Added detailed steps for solving the Regular Expression Matching problem in Java, including the implementation of the 'isMatch' method.

Author: javadev

src/main/java/g0001_0100/s0010_regular_expression_matching/readme.md

@@ -39,4 +39,67 @@ The matching should cover the **entire** input string (not partial).
 *   `1 <= p.length <= 20`
 *   `s` contains only lowercase English letters.
 *   `p` contains only lowercase English letters, `'.'`, and `'*'`.
-*   It is guaranteed for each appearance of the character `'*'`, there will be a previous valid character to match.
+*   It is guaranteed for each appearance of the character `'*'`, there will be a previous valid character to match.
+
+To solve the Regular Expression Matching problem in Java using a `Solution` class, we'll follow these steps:
+
+1. Define a `Solution` class with a method named `isMatch`.

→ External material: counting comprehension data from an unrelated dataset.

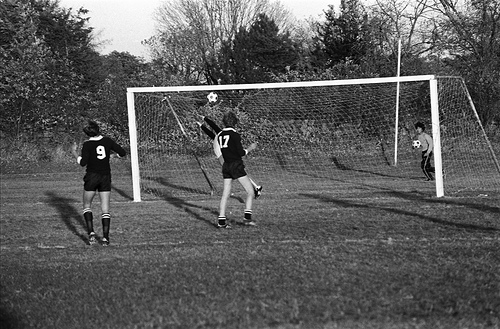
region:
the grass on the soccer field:
[238, 241, 391, 302]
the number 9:
[90, 145, 108, 161]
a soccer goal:
[286, 92, 376, 174]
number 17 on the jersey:
[212, 130, 227, 147]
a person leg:
[220, 181, 226, 217]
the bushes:
[15, 38, 75, 108]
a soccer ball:
[195, 90, 220, 105]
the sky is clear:
[107, 12, 137, 37]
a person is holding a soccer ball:
[410, 137, 420, 147]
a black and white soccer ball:
[411, 138, 422, 149]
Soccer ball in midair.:
[202, 90, 221, 106]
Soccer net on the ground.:
[114, 60, 499, 209]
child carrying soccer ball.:
[405, 117, 441, 181]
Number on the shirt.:
[90, 142, 107, 162]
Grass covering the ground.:
[0, 153, 497, 323]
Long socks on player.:
[76, 203, 118, 245]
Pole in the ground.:
[385, 34, 405, 166]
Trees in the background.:
[2, 0, 497, 167]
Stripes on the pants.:
[419, 147, 436, 181]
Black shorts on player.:
[68, 116, 130, 198]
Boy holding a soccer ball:
[408, 118, 436, 183]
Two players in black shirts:
[75, 111, 256, 246]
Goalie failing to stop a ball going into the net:
[192, 87, 261, 201]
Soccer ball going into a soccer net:
[202, 88, 219, 104]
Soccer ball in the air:
[203, 88, 222, 108]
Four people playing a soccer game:
[75, 109, 437, 242]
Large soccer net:
[122, 73, 498, 205]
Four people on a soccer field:
[75, 109, 438, 245]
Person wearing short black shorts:
[212, 108, 257, 231]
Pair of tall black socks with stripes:
[81, 203, 111, 240]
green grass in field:
[256, 274, 295, 302]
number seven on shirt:
[220, 133, 230, 146]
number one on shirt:
[216, 138, 224, 149]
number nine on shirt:
[93, 145, 110, 160]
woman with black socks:
[84, 216, 94, 228]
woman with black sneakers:
[84, 229, 115, 247]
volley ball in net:
[201, 88, 225, 105]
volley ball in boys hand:
[406, 137, 423, 152]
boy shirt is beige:
[421, 137, 428, 142]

+2. Implement a recursive approach to check for pattern matching.
+3. Base cases:
+   - If the pattern string is empty, return `s.isEmpty()`.

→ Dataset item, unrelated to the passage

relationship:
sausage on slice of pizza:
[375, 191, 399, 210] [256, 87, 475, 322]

+   - If the pattern string's length is 1 or the next character after `*` is `.`:
+     - Check if the length of `s` is 1 and the characters match or the pattern is `.`.

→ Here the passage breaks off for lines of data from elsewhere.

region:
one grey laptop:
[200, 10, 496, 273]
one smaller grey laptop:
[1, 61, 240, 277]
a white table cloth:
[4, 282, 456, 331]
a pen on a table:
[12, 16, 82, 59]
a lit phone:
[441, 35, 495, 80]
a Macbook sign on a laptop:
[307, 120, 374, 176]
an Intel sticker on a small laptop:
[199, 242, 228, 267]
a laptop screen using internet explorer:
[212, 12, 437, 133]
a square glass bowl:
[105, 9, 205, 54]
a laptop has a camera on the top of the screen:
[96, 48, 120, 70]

+     - If so, return `true`; otherwise, return `false`.
+4. If the second character of the pattern is not `*`, recursively call `isMatch` with the substring starting from the second character.
+5. If the second character of the pattern is `*`, recursively check all possibilities:
+   - Zero occurrences of the preceding character (skipping `*` and the character before it).
+   - One or more occurrences of the preceding character (matching the first character and recursively calling `isMatch` for the remaining part of the string).
+6. Return the result of the recursive checks.
+7. Handle edge cases where the input strings are empty or the pattern contains invalid characters.
+
+Here's the implementation:
+
+```java
+public class Solution {
+
+    public boolean isMatch(String s, String p) {
+        if (p.isEmpty())
+            return s.isEmpty();
+
+        boolean firstMatch = !s.isEmpty() && (p.charAt(0) == s.charAt(0) || p.charAt(0) == '.');
+
+        if (p.length() >= 2 && p.charAt(1) == '*') {
+            return isMatch(s, p.substring(2)) || (firstMatch && isMatch(s.substring(1), p));
+        } else {
+            return firstMatch && isMatch(s.substring(1), p.substring(1));
+        }
+    }
+
+    public static void main(String[] args) {
+        Solution solution = new Solution();
+
+        // Test cases
+        String s1 = "aa";
+        String p1 = "a";
+        System.out.println("Example 1 Output: " + solution.isMatch(s1, p1));
+
+        String s2 = "aa";
+        String p2 = "a*";
+        System.out.println("Example 2 Output: " + solution.isMatch(s2, p2));
+
+        String s3 = "ab";
+        String p3 = ".*";
+        System.out.println("Example 3 Output: " + solution.isMatch(s3, p3));
+
+        String s4 = "aab";
+        String p4 = "c*a*b";
+        System.out.println("Example 4 Output: " + solution.isMatch(s4, p4));
+
+        String s5 = "mississippi";
+        String p5 = "mis*is*p*.";
+        System.out.println("Example 5 Output: " + solution.isMatch(s5, p5));
+    }
+}
+```
+
+This implementation provides a solution to the Regular Expression Matching problem in Java.